TASK DESCRIPTION –
Because only the count matters, report how many lines in the material hold the string "libraries" and nothing more.

INPUT DATA –
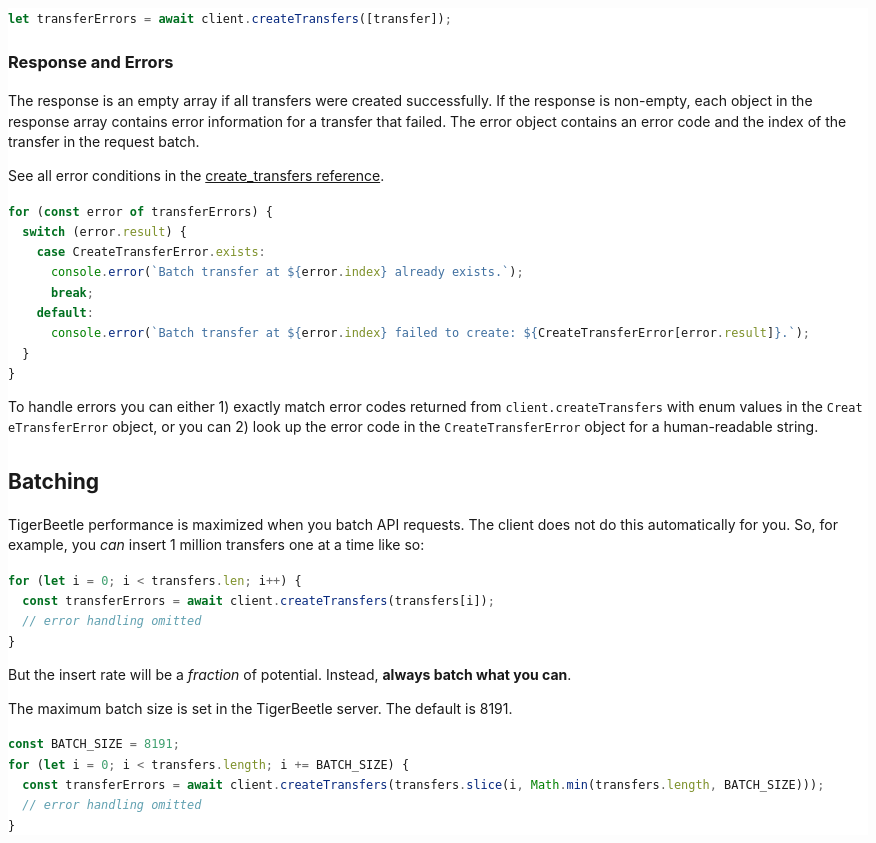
```javascript
let transferErrors = await client.createTransfers([transfer]);
```

### Response and Errors

The response is an empty array if all transfers were created
successfully. If the response is non-empty, each object in the
response array contains error information for a transfer that
failed. The error object contains an error code and the index of the
transfer in the request batch.

See all error conditions in the [create_transfers
reference](https://docs.tigerbeetle.com/reference/operations/create_transfers).

```javascript
for (const error of transferErrors) {
  switch (error.result) {
    case CreateTransferError.exists:
      console.error(`Batch transfer at ${error.index} already exists.`);
	  break;
    default:
      console.error(`Batch transfer at ${error.index} failed to create: ${CreateTransferError[error.result]}.`);
  }
}
```

To handle errors you can either 1) exactly match error codes returned
from `client.createTransfers` with enum values in the
`CreateTransferError` object, or you can 2) look up the error code in
the `CreateTransferError` object for a human-readable string.

## Batching

TigerBeetle performance is maximized when you batch
API requests. The client does not do this automatically for
you. So, for example, you *can* insert 1 million transfers
one at a time like so:

```javascript
for (let i = 0; i < transfers.len; i++) {
  const transferErrors = await client.createTransfers(transfers[i]);
  // error handling omitted
}
```

But the insert rate will be a *fraction* of
potential. Instead, **always batch what you can**.

The maximum batch size is set in the TigerBeetle server. The default
is 8191.

```javascript
const BATCH_SIZE = 8191;
for (let i = 0; i < transfers.length; i += BATCH_SIZE) {
  const transferErrors = await client.createTransfers(transfers.slice(i, Math.min(transfers.length, BATCH_SIZE)));
  // error handling omitted
}
```
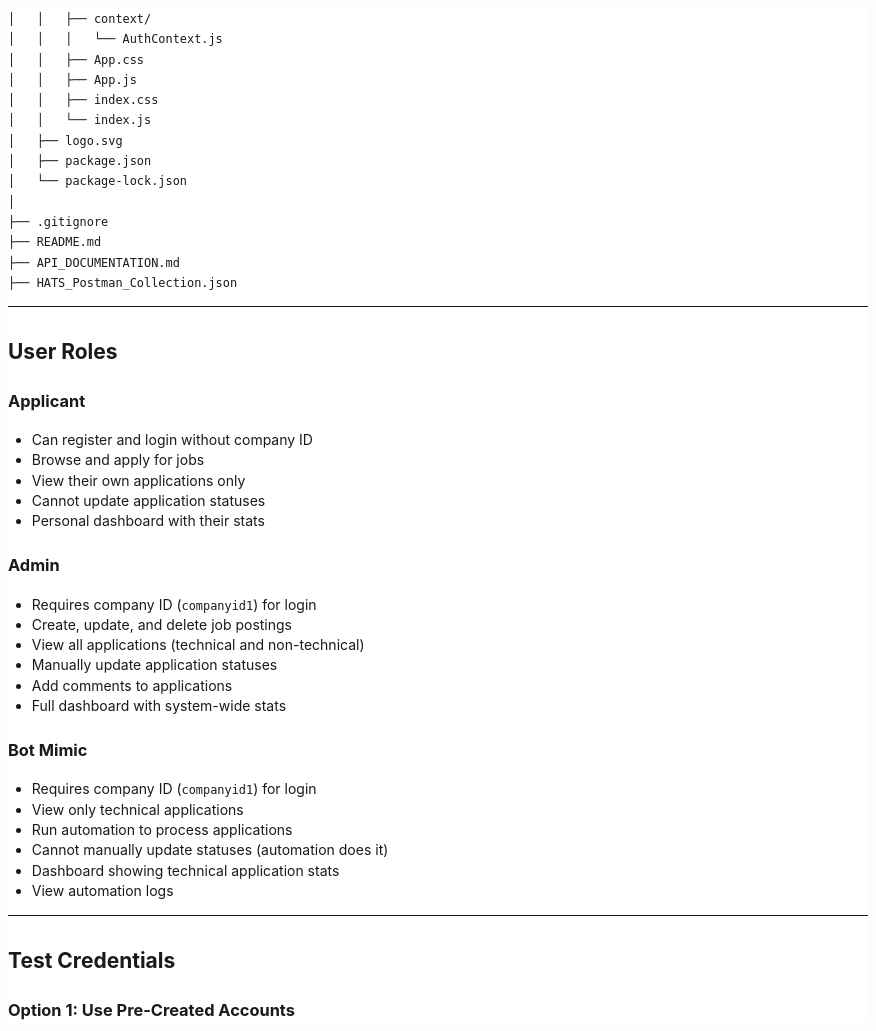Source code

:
 ```
│   │   ├── context/
│   │   │   └── AuthContext.js
│   │   ├── App.css
│   │   ├── App.js
│   │   ├── index.css
│   │   └── index.js
│   ├── logo.svg
│   ├── package.json
│   └── package-lock.json
│
├── .gitignore
├── README.md
├── API_DOCUMENTATION.md
├── HATS_Postman_Collection.json

```

---

## User Roles

### Applicant
- Can register and login without company ID
- Browse and apply for jobs
- View their own applications only
- Cannot update application statuses
- Personal dashboard with their stats

### Admin
- Requires company ID (`companyid1`) for login
- Create, update, and delete job postings
- View all applications (technical and non-technical)
- Manually update application statuses
- Add comments to applications
- Full dashboard with system-wide stats

### Bot Mimic
- Requires company ID (`companyid1`) for login
- View only technical applications
- Run automation to process applications
- Cannot manually update statuses (automation does it)
- Dashboard showing technical application stats
- View automation logs

---

## Test Credentials

### Option 1: Use Pre-Created Accounts
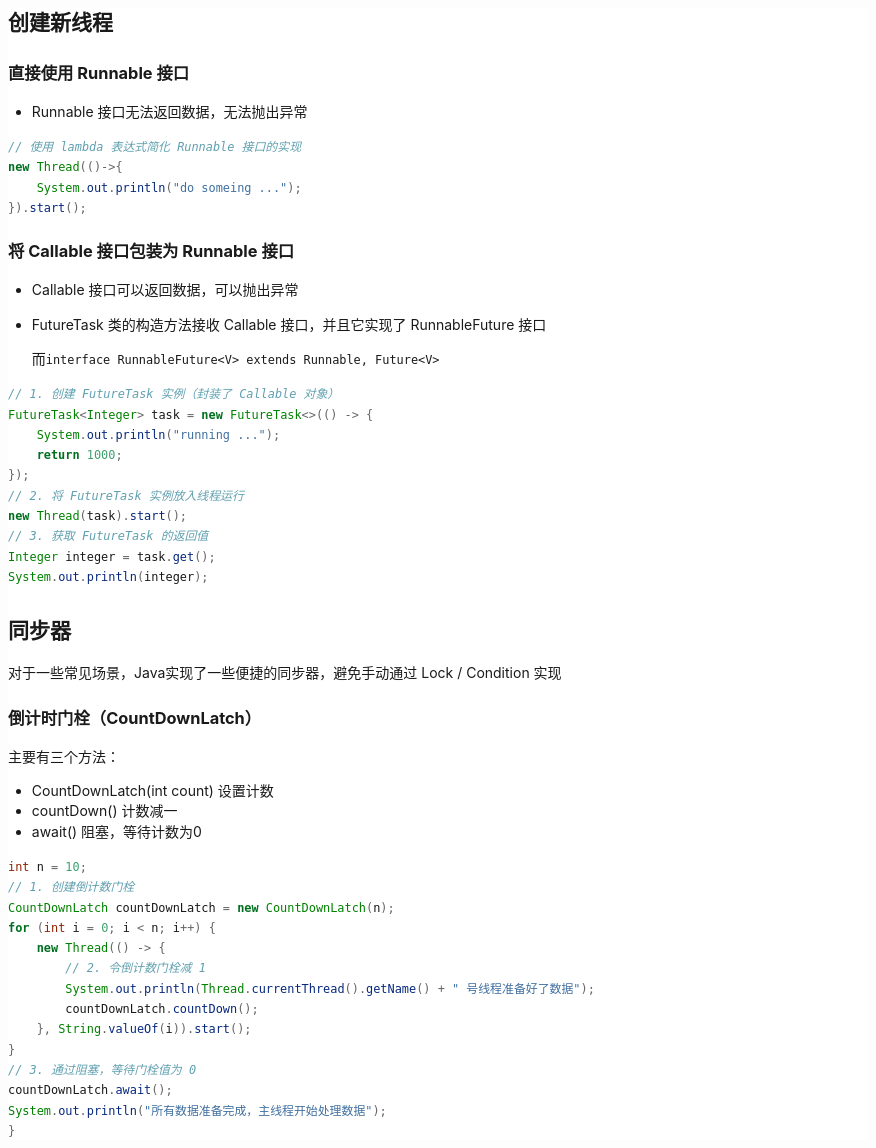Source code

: ## 创建新线程

### 直接使用 Runnable 接口

- Runnable 接口无法返回数据，无法抛出异常

```java
// 使用 lambda 表达式简化 Runnable 接口的实现
new Thread(()->{
    System.out.println("do someing ...");
}).start();
```

### 将 Callable 接口包装为 Runnable 接口

- Callable 接口可以返回数据，可以抛出异常

- FutureTask 类的构造方法接收 Callable 接口，并且它实现了 RunnableFuture 接口 

  ​	而`interface RunnableFuture<V> extends Runnable, Future<V>`

```java
// 1. 创建 FutureTask 实例（封装了 Callable 对象）
FutureTask<Integer> task = new FutureTask<>(() -> {
    System.out.println("running ...");
    return 1000;
});
// 2. 将 FutureTask 实例放入线程运行
new Thread(task).start();
// 3. 获取 FutureTask 的返回值
Integer integer = task.get();
System.out.println(integer);
```

## 同步器

对于一些常见场景，Java实现了一些便捷的同步器，避免手动通过 Lock / Condition 实现

### 倒计时门栓（CountDownLatch）

主要有三个方法：

- CountDownLatch(int count)  设置计数
- countDown() 计数减一
- await() 阻塞，等待计数为0

```java
int n = 10;
// 1. 创建倒计数门栓
CountDownLatch countDownLatch = new CountDownLatch(n);
for (int i = 0; i < n; i++) {
    new Thread(() -> {
        // 2. 令倒计数门栓减 1
        System.out.println(Thread.currentThread().getName() + " 号线程准备好了数据");
        countDownLatch.countDown();
    }, String.valueOf(i)).start();
}
// 3. 通过阻塞，等待门栓值为 0
countDownLatch.await();
System.out.println("所有数据准备完成，主线程开始处理数据");
}
```
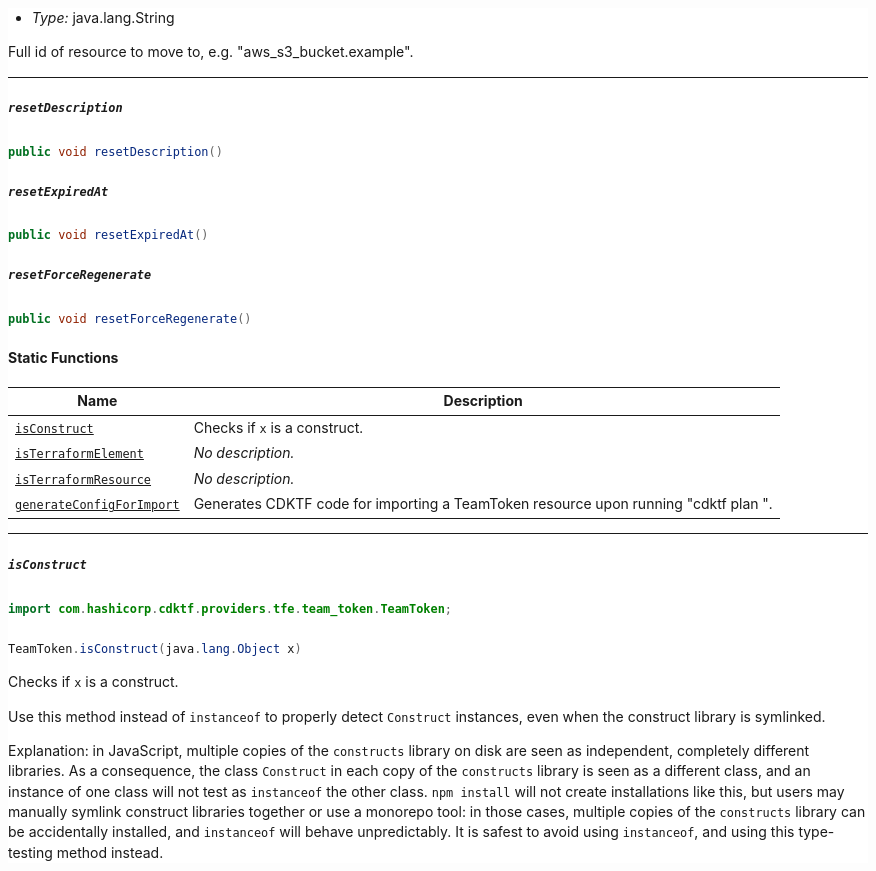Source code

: - *Type:* java.lang.String

Full id of resource to move to, e.g. "aws_s3_bucket.example".

---

##### `resetDescription` <a name="resetDescription" id="@cdktf/provider-tfe.teamToken.TeamToken.resetDescription"></a>

```java
public void resetDescription()
```

##### `resetExpiredAt` <a name="resetExpiredAt" id="@cdktf/provider-tfe.teamToken.TeamToken.resetExpiredAt"></a>

```java
public void resetExpiredAt()
```

##### `resetForceRegenerate` <a name="resetForceRegenerate" id="@cdktf/provider-tfe.teamToken.TeamToken.resetForceRegenerate"></a>

```java
public void resetForceRegenerate()
```

#### Static Functions <a name="Static Functions" id="Static Functions"></a>

| **Name** | **Description** |
| --- | --- |
| <code><a href="#@cdktf/provider-tfe.teamToken.TeamToken.isConstruct">isConstruct</a></code> | Checks if `x` is a construct. |
| <code><a href="#@cdktf/provider-tfe.teamToken.TeamToken.isTerraformElement">isTerraformElement</a></code> | *No description.* |
| <code><a href="#@cdktf/provider-tfe.teamToken.TeamToken.isTerraformResource">isTerraformResource</a></code> | *No description.* |
| <code><a href="#@cdktf/provider-tfe.teamToken.TeamToken.generateConfigForImport">generateConfigForImport</a></code> | Generates CDKTF code for importing a TeamToken resource upon running "cdktf plan <stack-name>". |

---

##### `isConstruct` <a name="isConstruct" id="@cdktf/provider-tfe.teamToken.TeamToken.isConstruct"></a>

```java
import com.hashicorp.cdktf.providers.tfe.team_token.TeamToken;

TeamToken.isConstruct(java.lang.Object x)
```

Checks if `x` is a construct.

Use this method instead of `instanceof` to properly detect `Construct`
instances, even when the construct library is symlinked.

Explanation: in JavaScript, multiple copies of the `constructs` library on
disk are seen as independent, completely different libraries. As a
consequence, the class `Construct` in each copy of the `constructs` library
is seen as a different class, and an instance of one class will not test as
`instanceof` the other class. `npm install` will not create installations
like this, but users may manually symlink construct libraries together or
use a monorepo tool: in those cases, multiple copies of the `constructs`
library can be accidentally installed, and `instanceof` will behave
unpredictably. It is safest to avoid using `instanceof`, and using
this type-testing method instead.
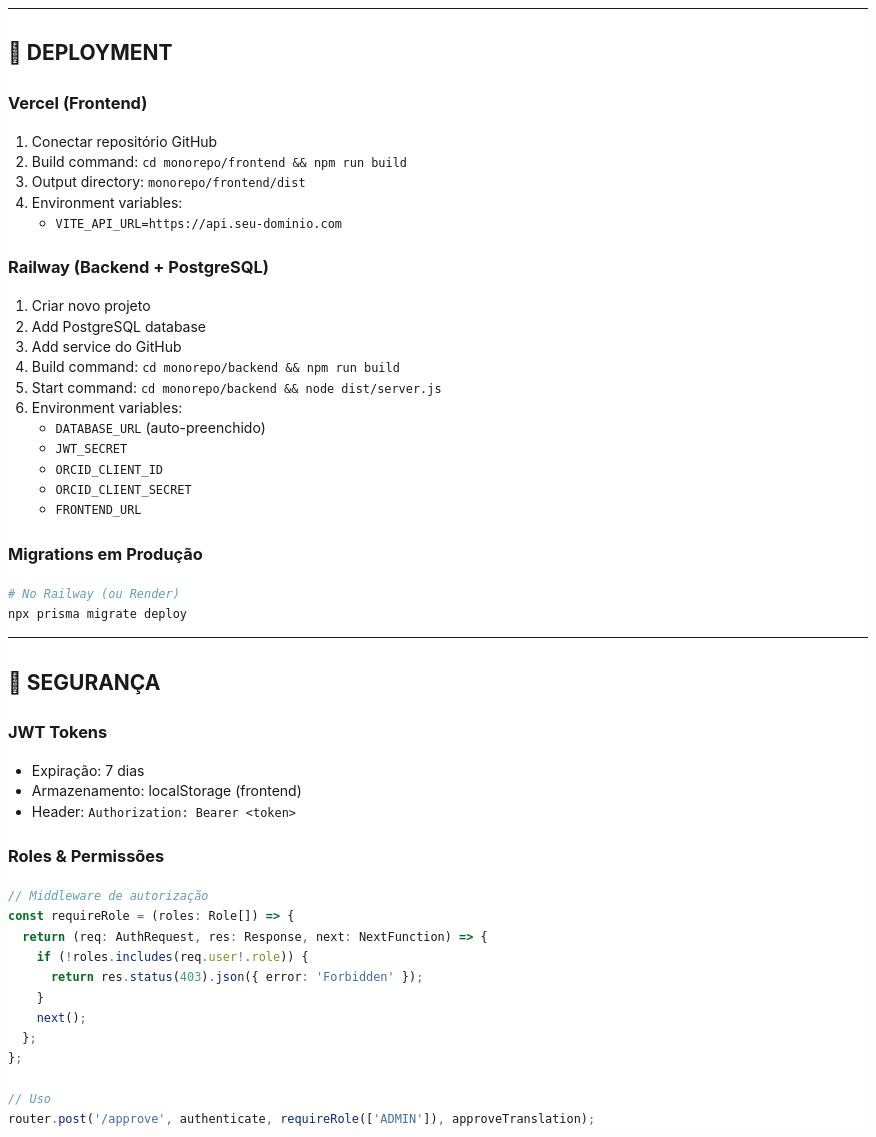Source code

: 
---

## 🚀 DEPLOYMENT

### Vercel (Frontend)

1. Conectar repositório GitHub
2. Build command: `cd monorepo/frontend && npm run build`
3. Output directory: `monorepo/frontend/dist`
4. Environment variables:
   - `VITE_API_URL=https://api.seu-dominio.com`

### Railway (Backend + PostgreSQL)

1. Criar novo projeto
2. Add PostgreSQL database
3. Add service do GitHub
4. Build command: `cd monorepo/backend && npm run build`
5. Start command: `cd monorepo/backend && node dist/server.js`
6. Environment variables:
   - `DATABASE_URL` (auto-preenchido)
   - `JWT_SECRET`
   - `ORCID_CLIENT_ID`
   - `ORCID_CLIENT_SECRET`
   - `FRONTEND_URL`

### Migrations em Produção
```powershell
# No Railway (ou Render)
npx prisma migrate deploy
```

---

## 🔐 SEGURANÇA

### JWT Tokens
- Expiração: 7 dias
- Armazenamento: localStorage (frontend)
- Header: `Authorization: Bearer <token>`

### Roles & Permissões
```typescript
// Middleware de autorização
const requireRole = (roles: Role[]) => {
  return (req: AuthRequest, res: Response, next: NextFunction) => {
    if (!roles.includes(req.user!.role)) {
      return res.status(403).json({ error: 'Forbidden' });
    }
    next();
  };
};

// Uso
router.post('/approve', authenticate, requireRole(['ADMIN']), approveTranslation);
```
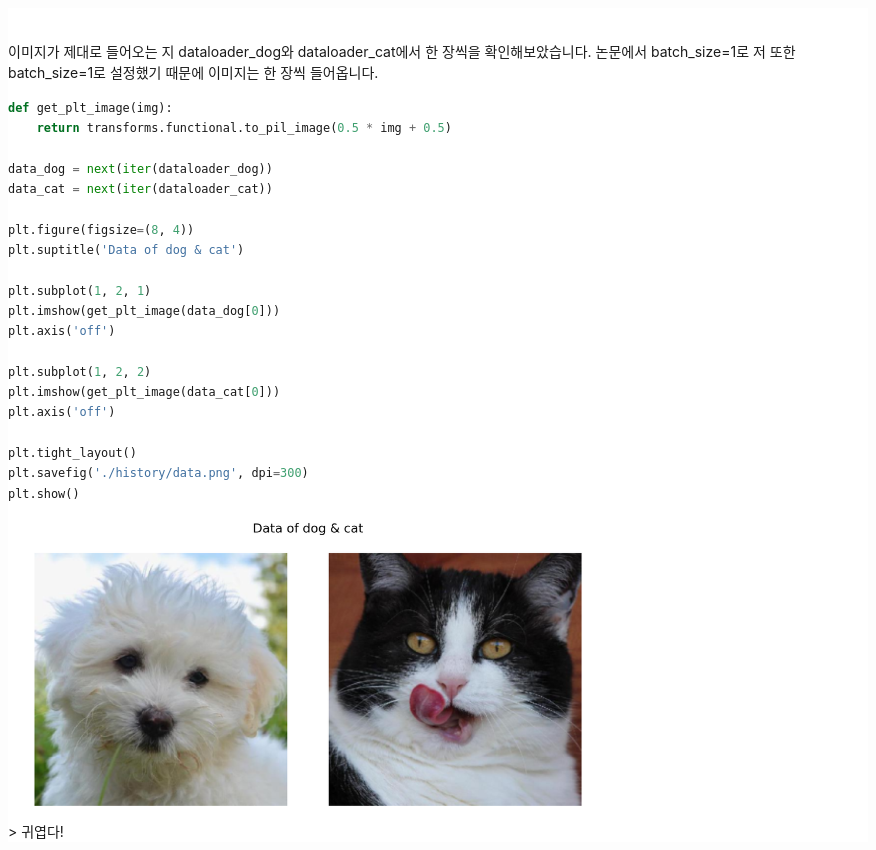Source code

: <br>

이미지가 제대로 들어오는 지 dataloader_dog와 dataloader_cat에서 한 장씩을 확인해보았습니다. 논문에서 batch_size=1로 저 또한 batch_size=1로 설정했기 때문에 이미지는 한 장씩 들어옵니다.

```python
def get_plt_image(img):
    return transforms.functional.to_pil_image(0.5 * img + 0.5)

data_dog = next(iter(dataloader_dog))
data_cat = next(iter(dataloader_cat))

plt.figure(figsize=(8, 4))
plt.suptitle('Data of dog & cat')

plt.subplot(1, 2, 1)
plt.imshow(get_plt_image(data_dog[0]))
plt.axis('off')

plt.subplot(1, 2, 2)
plt.imshow(get_plt_image(data_cat[0]))
plt.axis('off')

plt.tight_layout()
plt.savefig('./history/data.png', dpi=300)
plt.show()
```

<div>
  <img src="/assets/images/posts/munit/code/data.png" width="600" height="300">
</div>
> 귀엽다!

FINISHED EXERCISE –
2